While an entirely single player adventure, there is an optional multiplayer component. You can play as Julianna and invade other people’s games. This character has her own progression track, and you basically level up by performing feats (surviving, killing Cole, and so on), which earns you new guns and trinkets to use. Your arsenal is separate from Cole’s, but has many of the same weapons and items. It’s a fun little way to put an extra level of challenge on unsuspecting players – but you have to be prepared, as Cole does have three lives. The encounters are usually a bit messy, and competitive shooting doesn’t lend itself well to the game’s mechanics. Still, it can be a fun distraction. And fear not – you can turn off this mechanic or limit it to friends-only invasions.
Deathloop shares many gameplay similarities with Dishonored, as well as its Void Engine. This means that the performance on PC can be quite spotty. The game demands a hefty RX 580/GTX 1060 at minimum, and while it uses AMD’s FidelityFX Super Resolution, things can still look fairly low detail. The framerate holds steady, but there are some notable moments of stutter, especially when in firefights. There is a wealth of settings to tweak, but the general notion is that optimization has some room for improvement.
The title’s art does better, offering a strange 70’s vibe that’s combined with some technology in the form of sci-fi generators, turrets, and cameras – and the main structure that supposedly powers the time loop itself. Still, it’s a pleasant looking game with wildly dressed enemies and colorful storefronts and classy indoor settings. Audio design is also extremely detailed – you will hear enemy conversations, feel the pulse of a nearby trinket, and use cues to spot landmines. However, there are some issues with the mixing – it’s impossible to tell when an enemy is walking around above or below you, and also their voices often play directly into your ear as if you are right next to them. The lack of good spacial audio would have been a bigger problem, if not for the low difficulty.

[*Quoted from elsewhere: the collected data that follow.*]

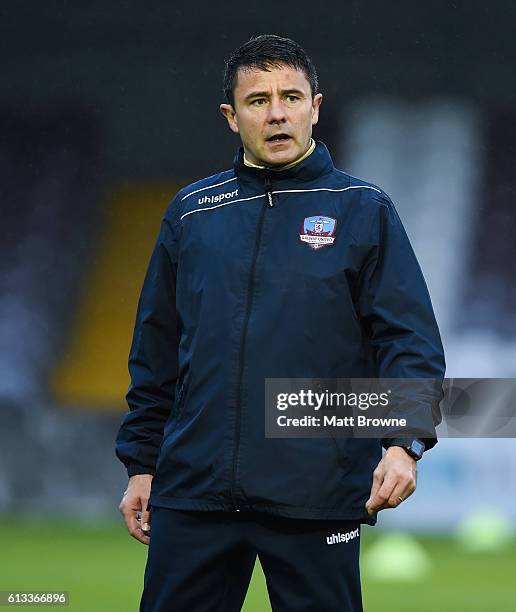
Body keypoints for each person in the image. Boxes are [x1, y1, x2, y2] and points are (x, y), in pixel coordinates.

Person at [116, 34, 445, 612]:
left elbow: (409, 340)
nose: (276, 113)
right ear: (231, 116)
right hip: (193, 493)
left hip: (316, 492)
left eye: (291, 97)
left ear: (315, 107)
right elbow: (156, 349)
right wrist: (143, 464)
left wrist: (404, 444)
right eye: (258, 99)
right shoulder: (191, 213)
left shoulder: (363, 210)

Deathloop is an entertaining take on the time loop formula, and that actually had competition this year. The strong characters, led by Cole and Julianna, help keep this adventure moving along, as does the smart design that constantly helps you feel like you’re making progress. There is no sense of repetition or punishment, unless you choose to chase down all special ability upgrades, as you explore familiar yet constantly changing and varied levels. The mechanics quite similar to Dishonored, which means smooth and satisfying stealth, and while the action has been turned up, it’s not all that precise. The AI is a big disappointment, and on the whole the game can become quite easy early on. The art style is nice, but the PC performance can be shaky, and the sound mixing isn’t the best. Still, this is one time loop you’ll want to return to over and over, even if an abrupt ending awaits.